The church of Hosios David is very small. When built in the fifth century, it was a diminutive cross-in-square church, perhaps 12.1 metres by 12.3 metres, with a single protruding apse and probably a central internal dome. It's up a steep hill, often locked in my experience and guarded by a dragon of a woman who gets very cross if you try to take pictures of the mosaic.

The mosaic is equally small since the apse is all of 5.5 metres by 2.5 metres. But it is striking and very unusual and difficult to understand – indeed, I’m not sure we do understand it. The iconography is unique – among surviving mosaics. In the centre, seated within a circular mandorla on a rainbow, is a young and beardless Christ holding an open scroll. He has been variously interpreted as an Emperor, as Christ Emmanuel (EXPLAIN), and even as a feminised figure. Around the mandorla are the four apocalyptic creatures/evangelist symbols, man (Matthew), lion (Mark), ox (Luke), eagle (John). Below the mandorla, the four rivers of Paradise flow. But uniquely (in surviving imagery), to Christ’s right stands a grey-bearded male figure, raising his hands to his ears and bending down. Behind him is a city situated in a rural landscape and in front of him, a bearded male figure, half-length and naked, shown in almost a grisaille technique, looks back at him, wide-eyed, and hand upraised, from the blue fish-filled water of the rivers below. On Christ’s left is a seated figure, also grey-bearded, an open book on his lap, hand to chin in contemplative pose. The text within this book reads: ‘A living source, capable of receiving and nourishing the souls of the faithful [is] this all-honoured house’ Behind this figure, in the rocky landscape, is a hut.
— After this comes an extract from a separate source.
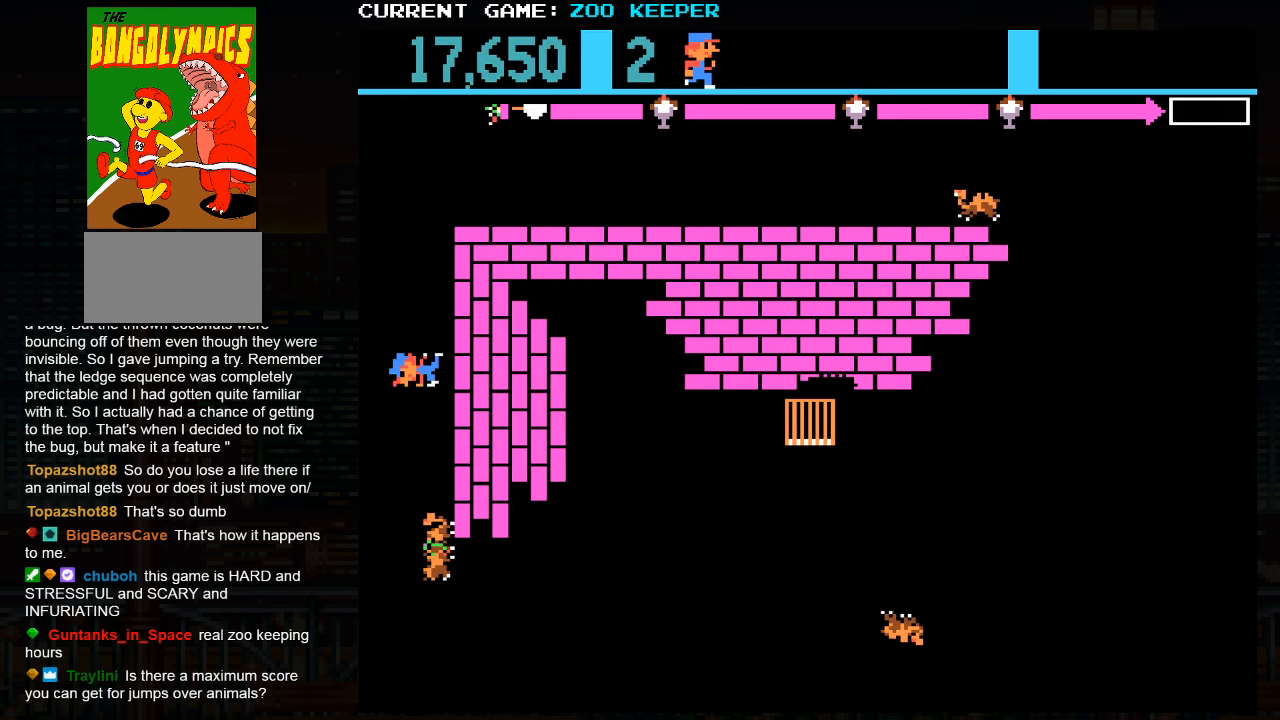
{"dt_ms": 500, "buttons": [], "left_stick": "right", "events": [[50, "SQUARE", "up"], [500, "left_stick", "right"]]}
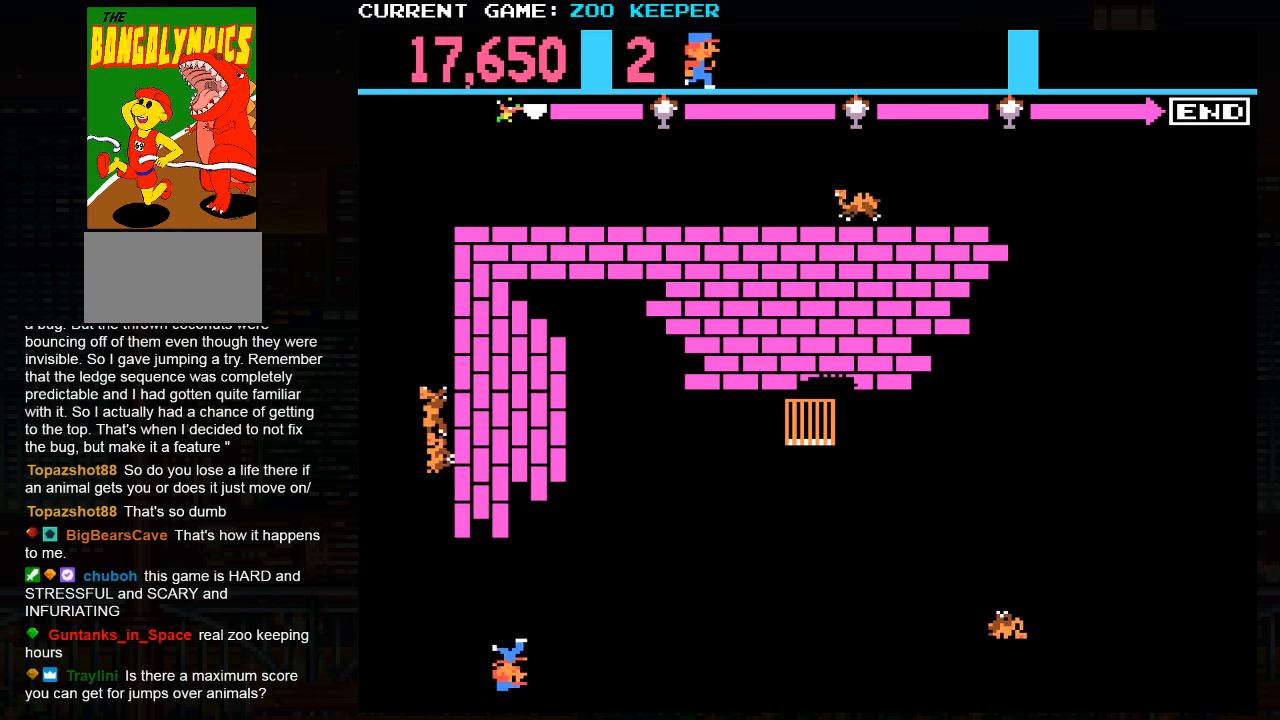
{"dt_ms": 1000, "buttons": [], "left_stick": "up"}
Who these two men and the figure in the water were meant to be is totally obscure. Were they meant as Old Testament prophets? New Testament figures? A mixture of both? And if so, which ones? : suggestions include Ezekiel and Isaiah, Ezekiel and Zachariah, Ezekiel and John the Evangelist, Isaiah and John the Evangelist, Peter and Paul, and Ezekiel and Habakkuk. This last is the most widely-accepted interpretation, because this is how a (probably) twelfth-century account written by an Abbot Ignatios identified the two figures What was the reason for the city and the hut in the background? Who is the bloke in the river? He is sometimes identified as a personification of the River Jordan. Such personifications of rivers, landscapes and abstract ideas (like ‘Victory’ or ‘Good Health’) were common in Roman art.

Below the image, along the bottom of the mosaic, runs a cryptic inscription, raising as many questions as it answers: ‘A living source, capable of receiving and nourishing the souls of the faithful [is] this all-honoured house. Having vowed, I succeeded and succeeding I paid in full. For the vow of her of whom God knows the name’. It is a text that implies that the subject matter was highly personal, and this may be what makes the mosaic so hard to decipher now (and perhaps also in the fifth century). It also makes it clear that the patron was a woman, not a rare phenomenon in Late Antiquity, but nonetheless a remarkable one. Her anonymity was shared by other patrons in Thessaloniki; at the Acheiropoietas, for example, the same phrase ‘known only to God’ is used of the male patron. It seems deliberately to underline the donor’s humility. The inscription at Hosios David suggests that the church was a private foundation, a gift in fulfilment of a vow: the church was built in return for success in something.

Notes:

The existence of church and mosaic indicate that the patron could command the resources needed for the building, though the relative absence of gold and silver tesserae at Hosios David might indicate that they were beyond her purse. It might, of course, reveal that she could not get hold of them, but the use of metallic tesserae elsewhere in fifth-century Thessaloniki suggests that supply was not necessarily the issue. In fact, the mosaic generally appears to lack the clarity and quantity of glass in bright colours found in the other churches in Thessaloniki such as Rotunda or the Acheiropoietas and the background appears to be largely stone.